ZU ERLEDIGEN:
a. Gib aus dem Text zur Pauschgebühr den Abschnitt von "Eine Pauschgebühr gemäß" bis einschließlich "(Leitsatz des Verfassers)" wortgetreu wieder.
b. Stimmen diese Aussagen mit dem Text zur Pauschgebühr überein? (i) Die Staatsanwaltschaft hat gegen das Urteil Berufung eingelegt. (ii) Der BGH hat über das Rechtsmittel noch nicht entschieden. (iii) § 51 Abs. 1 S. 1 und S. 3 RVG lässt eine Pauschgebühr für einzelne Verfahrensabschnitte zu. Antworte jeweils mit Ja oder Nein und zitiere die ausschlaggebenden Worte aus dem Text.

VORGEGEBENER TEXT:
::::::::

Eine Pauschgebühr gemäß § 51 Abs. 1 S. 1 RVG kommt – zumindest bei Fortbestand der Beiordnung – auch für abgeschlossene Verfahrensabschnitte nur nach Eintritt der Rechtskraft in Betracht. Dass die Regelung des § 51 Abs. 1 S. 1 und S. 3 RVG auch die Möglichkeit vorsieht, eine Pauschgebühr für einzelne Verfahrensabschnitte zu bewilligen, ändert daran nichts.
(Leitsatz des Verfassers)
I. Sachverhalt
Freispruch
Der Angeklagte ist am 8.10.2024 vom Vorwurf der Vergewaltigung, des sexuellen Missbrauchs von Kindern freigesprochen worden. Die Staatsanwaltschaft hat gegen das Urteil Revision eingelegt. Eine Entscheidung des BGH steht noch aus.

::::::::

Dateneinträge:

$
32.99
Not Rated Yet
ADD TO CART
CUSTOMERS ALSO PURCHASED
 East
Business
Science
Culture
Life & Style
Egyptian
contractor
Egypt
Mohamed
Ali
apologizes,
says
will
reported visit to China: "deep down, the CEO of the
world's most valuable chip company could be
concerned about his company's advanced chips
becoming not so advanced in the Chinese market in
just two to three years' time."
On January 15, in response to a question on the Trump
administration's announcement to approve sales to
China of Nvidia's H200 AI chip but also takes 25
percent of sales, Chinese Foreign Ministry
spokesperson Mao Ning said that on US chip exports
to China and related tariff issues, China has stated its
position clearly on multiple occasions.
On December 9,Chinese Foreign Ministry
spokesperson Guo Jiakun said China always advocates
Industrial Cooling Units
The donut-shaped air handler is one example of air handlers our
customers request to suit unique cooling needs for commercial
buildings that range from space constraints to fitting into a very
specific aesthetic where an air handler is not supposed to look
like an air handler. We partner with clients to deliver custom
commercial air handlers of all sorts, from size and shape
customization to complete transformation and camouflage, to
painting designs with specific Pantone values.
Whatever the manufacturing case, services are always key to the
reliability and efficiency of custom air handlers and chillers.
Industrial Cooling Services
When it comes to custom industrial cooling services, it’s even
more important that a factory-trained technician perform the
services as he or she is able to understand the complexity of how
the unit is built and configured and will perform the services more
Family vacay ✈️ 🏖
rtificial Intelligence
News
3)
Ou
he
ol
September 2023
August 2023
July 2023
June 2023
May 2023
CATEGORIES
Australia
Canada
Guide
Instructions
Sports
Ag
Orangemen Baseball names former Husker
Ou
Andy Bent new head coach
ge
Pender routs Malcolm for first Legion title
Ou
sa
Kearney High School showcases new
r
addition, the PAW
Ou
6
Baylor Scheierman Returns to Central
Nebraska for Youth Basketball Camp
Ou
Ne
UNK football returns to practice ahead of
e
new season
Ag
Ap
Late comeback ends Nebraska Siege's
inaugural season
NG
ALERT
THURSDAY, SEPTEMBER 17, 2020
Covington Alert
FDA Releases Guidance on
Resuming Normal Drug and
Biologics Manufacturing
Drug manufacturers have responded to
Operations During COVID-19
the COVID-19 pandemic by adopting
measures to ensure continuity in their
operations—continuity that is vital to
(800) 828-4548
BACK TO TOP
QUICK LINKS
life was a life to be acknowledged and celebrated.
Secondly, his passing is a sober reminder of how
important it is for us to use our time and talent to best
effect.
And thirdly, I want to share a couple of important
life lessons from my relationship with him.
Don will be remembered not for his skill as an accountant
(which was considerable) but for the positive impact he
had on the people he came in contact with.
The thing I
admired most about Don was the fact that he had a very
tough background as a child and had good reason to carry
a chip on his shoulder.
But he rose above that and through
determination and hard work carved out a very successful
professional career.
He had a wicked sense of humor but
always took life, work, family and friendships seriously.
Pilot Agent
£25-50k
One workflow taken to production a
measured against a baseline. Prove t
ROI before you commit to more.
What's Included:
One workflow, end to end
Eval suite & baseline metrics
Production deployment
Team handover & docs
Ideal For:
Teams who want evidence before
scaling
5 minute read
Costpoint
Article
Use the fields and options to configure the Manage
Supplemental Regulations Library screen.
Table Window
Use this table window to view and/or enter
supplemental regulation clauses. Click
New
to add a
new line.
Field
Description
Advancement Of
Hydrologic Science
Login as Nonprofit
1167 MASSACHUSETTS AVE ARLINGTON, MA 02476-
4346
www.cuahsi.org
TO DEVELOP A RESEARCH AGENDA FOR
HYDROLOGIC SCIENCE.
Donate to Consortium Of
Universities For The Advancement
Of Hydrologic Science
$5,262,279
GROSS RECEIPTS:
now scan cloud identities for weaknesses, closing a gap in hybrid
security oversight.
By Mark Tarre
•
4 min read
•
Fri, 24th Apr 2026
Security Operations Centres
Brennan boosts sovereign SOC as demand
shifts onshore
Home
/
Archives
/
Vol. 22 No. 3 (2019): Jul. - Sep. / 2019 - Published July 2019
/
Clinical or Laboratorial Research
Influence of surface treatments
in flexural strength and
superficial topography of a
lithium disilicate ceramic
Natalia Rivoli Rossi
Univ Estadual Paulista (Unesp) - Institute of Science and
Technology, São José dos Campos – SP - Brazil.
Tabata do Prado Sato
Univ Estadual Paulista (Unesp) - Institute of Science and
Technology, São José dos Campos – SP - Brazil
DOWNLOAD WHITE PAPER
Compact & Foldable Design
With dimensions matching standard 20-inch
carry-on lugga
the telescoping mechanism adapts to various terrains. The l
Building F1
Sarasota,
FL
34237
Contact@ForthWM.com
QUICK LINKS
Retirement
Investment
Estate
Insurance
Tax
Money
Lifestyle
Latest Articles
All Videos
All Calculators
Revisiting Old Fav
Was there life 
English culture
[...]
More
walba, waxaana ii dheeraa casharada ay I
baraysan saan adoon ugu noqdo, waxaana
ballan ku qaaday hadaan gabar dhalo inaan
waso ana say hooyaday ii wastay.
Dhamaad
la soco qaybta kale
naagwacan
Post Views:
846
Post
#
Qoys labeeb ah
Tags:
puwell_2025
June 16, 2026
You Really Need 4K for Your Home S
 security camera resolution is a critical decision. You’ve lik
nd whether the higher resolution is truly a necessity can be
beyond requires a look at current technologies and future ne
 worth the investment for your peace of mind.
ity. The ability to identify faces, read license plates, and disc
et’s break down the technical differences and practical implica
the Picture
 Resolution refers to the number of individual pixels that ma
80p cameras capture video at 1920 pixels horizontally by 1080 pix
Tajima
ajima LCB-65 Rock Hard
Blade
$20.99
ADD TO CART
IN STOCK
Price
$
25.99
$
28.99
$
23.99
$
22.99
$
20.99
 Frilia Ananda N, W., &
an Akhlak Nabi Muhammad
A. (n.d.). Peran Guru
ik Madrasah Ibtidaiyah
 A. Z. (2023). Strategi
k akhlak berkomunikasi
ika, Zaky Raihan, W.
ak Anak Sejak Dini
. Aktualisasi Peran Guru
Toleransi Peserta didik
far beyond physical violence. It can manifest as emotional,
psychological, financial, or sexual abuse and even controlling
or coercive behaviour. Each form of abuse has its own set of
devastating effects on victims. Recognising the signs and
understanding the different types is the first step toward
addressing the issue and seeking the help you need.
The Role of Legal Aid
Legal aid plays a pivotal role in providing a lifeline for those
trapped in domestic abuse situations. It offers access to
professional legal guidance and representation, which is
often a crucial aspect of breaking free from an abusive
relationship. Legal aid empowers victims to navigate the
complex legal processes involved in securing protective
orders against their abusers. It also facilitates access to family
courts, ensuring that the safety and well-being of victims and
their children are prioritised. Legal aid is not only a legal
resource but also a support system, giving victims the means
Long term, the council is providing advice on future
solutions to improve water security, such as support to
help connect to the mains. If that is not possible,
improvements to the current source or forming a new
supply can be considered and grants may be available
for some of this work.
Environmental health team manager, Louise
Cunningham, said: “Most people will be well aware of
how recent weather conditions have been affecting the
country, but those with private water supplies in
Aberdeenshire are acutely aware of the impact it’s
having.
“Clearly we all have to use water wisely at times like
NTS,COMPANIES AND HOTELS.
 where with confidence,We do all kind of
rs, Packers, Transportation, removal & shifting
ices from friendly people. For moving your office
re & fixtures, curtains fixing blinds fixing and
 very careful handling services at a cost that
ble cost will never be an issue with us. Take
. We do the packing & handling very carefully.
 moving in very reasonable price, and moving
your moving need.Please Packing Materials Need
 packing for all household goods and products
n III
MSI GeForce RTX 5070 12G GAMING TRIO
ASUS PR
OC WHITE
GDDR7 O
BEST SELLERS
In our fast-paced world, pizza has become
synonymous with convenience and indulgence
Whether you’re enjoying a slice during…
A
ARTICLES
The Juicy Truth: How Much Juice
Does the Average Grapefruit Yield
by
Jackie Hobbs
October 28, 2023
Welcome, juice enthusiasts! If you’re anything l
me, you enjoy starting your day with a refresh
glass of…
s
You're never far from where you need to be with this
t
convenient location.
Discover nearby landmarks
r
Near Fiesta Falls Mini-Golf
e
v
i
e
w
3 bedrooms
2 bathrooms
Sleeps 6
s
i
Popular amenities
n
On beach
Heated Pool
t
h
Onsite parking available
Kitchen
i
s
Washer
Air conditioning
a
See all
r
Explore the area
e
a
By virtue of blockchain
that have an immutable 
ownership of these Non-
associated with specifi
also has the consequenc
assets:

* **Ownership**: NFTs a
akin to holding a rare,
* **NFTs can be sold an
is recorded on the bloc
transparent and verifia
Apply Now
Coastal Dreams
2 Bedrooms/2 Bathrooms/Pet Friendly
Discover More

::::::::

ERGEBNISSE NACHEINANDER:
a.
Eine Pauschgebühr gemäß § 51 Abs. 1 S. 1 RVG kommt – zumindest bei Fortbestand der Beiordnung – auch für abgeschlossene Verfahrensabschnitte nur nach Eintritt der Rechtskraft in Betracht. Dass die Regelung des § 51 Abs. 1 S. 1 und S. 3 RVG auch die Möglichkeit vorsieht, eine Pauschgebühr für einzelne Verfahrensabschnitte zu bewilligen, ändert daran nichts.
(Leitsatz des Verfassers)

b.
(i) Nein: "Die Staatsanwaltschaft hat gegen das Urteil Revision eingelegt."
(ii) Ja: "Eine Entscheidung des BGH steht noch aus."
(iii) Ja: "Dass die Regelung des § 51 Abs. 1 S. 1 und S. 3 RVG auch die Möglichkeit vorsieht, eine Pauschgebühr für einzelne Verfahrensabschnitte zu bewilligen"